The theme for IU women's swim and dive team this season is a building culture.
Over the last four years, the IU women’s swim and dive program has moved to a position among the nation’s elite.
“This is a much different team than it was when I came in,” IU senior Lilly King said.
In the 2018-19 season, a Big Ten title and a national crown are certainly within reach — particularly with the conference championships taking place in Bloomington.
“We’ve really been able to get some top recruits to commit and come to IU,” diving Coach Drew Johansen said. “I see our women’s team vying for that top spot, top diving program in the country, just like the men. It would be nice to see that happen, both programs, in the same year.”
Last year, the women’s swim and dive team ranked ninth in the country, and both the swimming and diving sides have top athletes returning to Bloomington this year.
For the swimmers, all conversations start and end with King.
She’s a Big Ten champion, a national champion, an Olympic champion and a world record holder. Her competition in the 2018-19 season is no one but herself as she looks to take down her own personal best times.
In her final season at IU, King will be a leader to the younger swimmers on the team.
“I want to kick butt, and do things I haven’t done before," King said. "Hopefully breaking 56 seconds in the 100 breast stroke, that’s been my goal since freshman year, winning both my events at NCAA's and having a good all-around year.”
The team itself is a relatively young group, with just seven seniors.
Of the freshmen, Christin Rockway may be the most anticipated.
Rockway joins the Hoosiers from Valrico, Florida and has had a strong summer leading to her first season in Bloomington. As students at IU began the 2018 fall semester, Rockway was in Fiji, competing in the Junior Pan Pacific Championships.
In addition, the Hoosiers will be adding another member of the Looze family this season. Mackenzie Looze, the daughter of swimming Coach Ray Looze, joins the IU team as a freshman this season. Looze also competed in the Phillips 66 Nationals.
On the diving side, the Hoosiers will once again be led by senior Jessica Parratto — who is in her sixth year at IU. She was the IU female athlete of the year in 2015, a U.S. Olympian in 2016 and a two-time defending Big Ten champion in the platform dive.
“These six years go by fast,” Parratto said. “I’m going to cherish every moment, and definitely give 110 percent every single time I compete for my girls.”
Johansen also discussed the effect Parratto has had on the IU program.

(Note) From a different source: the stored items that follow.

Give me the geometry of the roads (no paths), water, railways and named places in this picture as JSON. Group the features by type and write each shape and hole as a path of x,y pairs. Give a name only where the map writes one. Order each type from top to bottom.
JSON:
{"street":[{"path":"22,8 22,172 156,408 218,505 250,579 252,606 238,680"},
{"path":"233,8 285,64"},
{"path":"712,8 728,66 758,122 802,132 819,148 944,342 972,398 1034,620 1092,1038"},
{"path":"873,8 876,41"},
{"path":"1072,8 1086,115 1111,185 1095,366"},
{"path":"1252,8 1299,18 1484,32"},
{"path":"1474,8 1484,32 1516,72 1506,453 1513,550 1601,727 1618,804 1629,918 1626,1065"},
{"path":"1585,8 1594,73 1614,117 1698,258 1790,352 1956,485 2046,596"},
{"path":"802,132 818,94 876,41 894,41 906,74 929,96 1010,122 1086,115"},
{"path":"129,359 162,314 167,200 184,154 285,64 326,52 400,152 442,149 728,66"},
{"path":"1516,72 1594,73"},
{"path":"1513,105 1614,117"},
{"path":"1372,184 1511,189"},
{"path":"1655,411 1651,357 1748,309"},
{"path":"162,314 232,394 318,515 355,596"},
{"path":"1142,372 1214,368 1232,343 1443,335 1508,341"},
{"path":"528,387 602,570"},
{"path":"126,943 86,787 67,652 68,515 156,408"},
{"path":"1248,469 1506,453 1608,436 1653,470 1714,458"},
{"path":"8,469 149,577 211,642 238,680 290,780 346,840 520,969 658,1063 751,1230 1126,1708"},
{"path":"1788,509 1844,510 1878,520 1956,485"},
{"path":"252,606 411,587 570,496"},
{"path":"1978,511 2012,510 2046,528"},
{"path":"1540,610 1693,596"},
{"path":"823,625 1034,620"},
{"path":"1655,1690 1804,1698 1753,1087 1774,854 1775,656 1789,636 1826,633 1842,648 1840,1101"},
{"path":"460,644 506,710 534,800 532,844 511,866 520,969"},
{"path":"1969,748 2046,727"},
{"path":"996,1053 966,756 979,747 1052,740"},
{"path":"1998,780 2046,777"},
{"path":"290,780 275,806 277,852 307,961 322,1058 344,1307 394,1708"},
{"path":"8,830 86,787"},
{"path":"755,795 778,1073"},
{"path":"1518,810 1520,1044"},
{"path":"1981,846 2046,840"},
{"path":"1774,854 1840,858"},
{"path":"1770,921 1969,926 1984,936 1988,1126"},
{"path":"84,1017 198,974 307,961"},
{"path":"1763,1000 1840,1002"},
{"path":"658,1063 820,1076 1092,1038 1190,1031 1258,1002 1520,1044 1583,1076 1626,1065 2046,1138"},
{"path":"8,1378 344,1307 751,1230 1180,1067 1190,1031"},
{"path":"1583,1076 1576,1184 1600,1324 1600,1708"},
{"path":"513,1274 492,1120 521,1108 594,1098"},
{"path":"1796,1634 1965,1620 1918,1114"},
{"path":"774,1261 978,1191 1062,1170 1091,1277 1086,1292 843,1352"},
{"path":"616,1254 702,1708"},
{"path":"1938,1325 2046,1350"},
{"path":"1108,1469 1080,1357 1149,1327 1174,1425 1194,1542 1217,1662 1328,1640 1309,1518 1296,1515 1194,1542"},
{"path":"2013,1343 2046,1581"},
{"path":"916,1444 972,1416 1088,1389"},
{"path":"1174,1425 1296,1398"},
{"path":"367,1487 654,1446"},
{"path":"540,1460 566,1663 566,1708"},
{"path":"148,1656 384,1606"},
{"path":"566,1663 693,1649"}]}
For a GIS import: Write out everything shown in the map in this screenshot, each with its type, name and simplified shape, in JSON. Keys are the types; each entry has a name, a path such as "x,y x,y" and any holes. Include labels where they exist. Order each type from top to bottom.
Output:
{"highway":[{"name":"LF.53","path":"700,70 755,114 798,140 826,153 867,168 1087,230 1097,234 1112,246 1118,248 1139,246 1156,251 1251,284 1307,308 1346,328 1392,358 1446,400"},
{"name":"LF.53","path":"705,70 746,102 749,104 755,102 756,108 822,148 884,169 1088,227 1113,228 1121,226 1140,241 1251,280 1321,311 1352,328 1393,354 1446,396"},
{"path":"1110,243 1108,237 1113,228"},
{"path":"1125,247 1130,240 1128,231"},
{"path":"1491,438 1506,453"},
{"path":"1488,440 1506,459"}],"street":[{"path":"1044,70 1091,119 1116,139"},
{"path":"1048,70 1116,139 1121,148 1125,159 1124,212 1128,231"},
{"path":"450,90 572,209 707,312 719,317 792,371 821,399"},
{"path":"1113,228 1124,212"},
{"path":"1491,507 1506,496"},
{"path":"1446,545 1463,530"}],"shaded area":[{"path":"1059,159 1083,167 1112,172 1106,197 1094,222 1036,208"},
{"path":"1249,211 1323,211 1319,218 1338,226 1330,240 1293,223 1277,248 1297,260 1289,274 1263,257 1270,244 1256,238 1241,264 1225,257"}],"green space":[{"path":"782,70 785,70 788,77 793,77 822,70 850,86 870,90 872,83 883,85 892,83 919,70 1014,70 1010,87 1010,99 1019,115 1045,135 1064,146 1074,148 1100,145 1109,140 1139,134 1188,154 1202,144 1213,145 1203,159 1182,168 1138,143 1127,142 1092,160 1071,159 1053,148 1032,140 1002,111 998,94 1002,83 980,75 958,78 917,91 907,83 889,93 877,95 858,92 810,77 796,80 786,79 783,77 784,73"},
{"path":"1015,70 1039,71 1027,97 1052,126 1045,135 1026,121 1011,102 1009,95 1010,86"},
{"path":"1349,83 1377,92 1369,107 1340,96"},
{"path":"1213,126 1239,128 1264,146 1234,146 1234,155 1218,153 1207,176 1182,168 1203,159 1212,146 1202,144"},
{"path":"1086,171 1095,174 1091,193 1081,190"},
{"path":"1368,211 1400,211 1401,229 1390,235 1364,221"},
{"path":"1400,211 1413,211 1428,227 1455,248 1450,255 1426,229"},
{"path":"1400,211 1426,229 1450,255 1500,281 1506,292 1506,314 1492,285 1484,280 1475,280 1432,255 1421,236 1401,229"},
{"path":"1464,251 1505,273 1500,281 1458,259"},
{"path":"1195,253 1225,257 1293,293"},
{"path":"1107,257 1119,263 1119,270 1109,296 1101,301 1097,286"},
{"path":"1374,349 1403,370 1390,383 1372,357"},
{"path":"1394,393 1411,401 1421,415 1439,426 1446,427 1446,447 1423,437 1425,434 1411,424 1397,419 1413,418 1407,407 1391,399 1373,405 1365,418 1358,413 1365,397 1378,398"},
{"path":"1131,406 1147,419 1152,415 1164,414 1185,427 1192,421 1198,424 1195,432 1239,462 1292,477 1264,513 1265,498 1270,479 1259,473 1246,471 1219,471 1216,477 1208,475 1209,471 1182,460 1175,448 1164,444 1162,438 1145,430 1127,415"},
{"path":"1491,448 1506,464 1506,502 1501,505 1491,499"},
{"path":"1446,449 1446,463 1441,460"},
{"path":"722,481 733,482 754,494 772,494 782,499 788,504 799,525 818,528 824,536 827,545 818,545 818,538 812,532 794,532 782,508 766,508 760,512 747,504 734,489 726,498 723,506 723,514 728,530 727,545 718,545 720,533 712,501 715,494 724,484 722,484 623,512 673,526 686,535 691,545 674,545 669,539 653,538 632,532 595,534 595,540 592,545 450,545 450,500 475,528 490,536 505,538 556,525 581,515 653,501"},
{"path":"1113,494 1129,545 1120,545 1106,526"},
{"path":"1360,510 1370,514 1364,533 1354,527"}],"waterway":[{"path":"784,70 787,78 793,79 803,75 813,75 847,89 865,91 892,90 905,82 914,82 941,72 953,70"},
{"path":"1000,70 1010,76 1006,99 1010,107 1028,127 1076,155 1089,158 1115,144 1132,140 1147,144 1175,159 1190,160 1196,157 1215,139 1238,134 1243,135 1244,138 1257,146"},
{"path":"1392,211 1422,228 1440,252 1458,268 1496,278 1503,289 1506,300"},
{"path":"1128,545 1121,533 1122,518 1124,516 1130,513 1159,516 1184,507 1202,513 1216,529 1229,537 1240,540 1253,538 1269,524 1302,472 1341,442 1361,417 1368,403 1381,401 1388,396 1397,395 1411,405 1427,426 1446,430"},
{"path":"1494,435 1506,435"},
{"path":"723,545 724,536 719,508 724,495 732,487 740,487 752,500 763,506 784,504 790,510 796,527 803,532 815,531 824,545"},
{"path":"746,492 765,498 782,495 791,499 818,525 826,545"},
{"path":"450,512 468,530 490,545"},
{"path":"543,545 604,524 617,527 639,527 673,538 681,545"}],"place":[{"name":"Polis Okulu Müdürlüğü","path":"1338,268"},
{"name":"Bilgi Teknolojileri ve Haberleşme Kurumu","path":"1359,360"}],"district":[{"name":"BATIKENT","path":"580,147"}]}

She has been a key part of turning IU into a national contender, and she has helped the Hoosiers immensely in recruiting. Parratto has given legitimacy to IU as high school divers go through the recruitment process.
It’s an effect King, and now graduated Kennedy Goss, have had on the swimming side. The dominance of those two during their careers in Bloomington has helped the Hoosiers bring in talented classes of freshmen year after year, which will keep the program strong even after King and Parratto leave.
Though for now, the Hoosiers can’t practice in their home pool. As repairs are being conducted on the Olympic-size pool at the Student Recreational Sports Center until October, the Hoosiers will practice at the two outdoor pools on campus.
The start date of the King and Parratto farewell tour is not yet known, as the 2018-19 season schedule is not out. Last season, the Hoosiers didn’t start their season until Oct. 20.
IU will be competing in the ACC/Big Ten challenge at Purdue early in the season before ultimately coming back to Bloomington for the Big Ten championship meet.
The 2018-19 season will mark the end of an era for King and Parratto — both of whom have changed the IU swim and dive program.
They will look to leave Bloomington with a bang.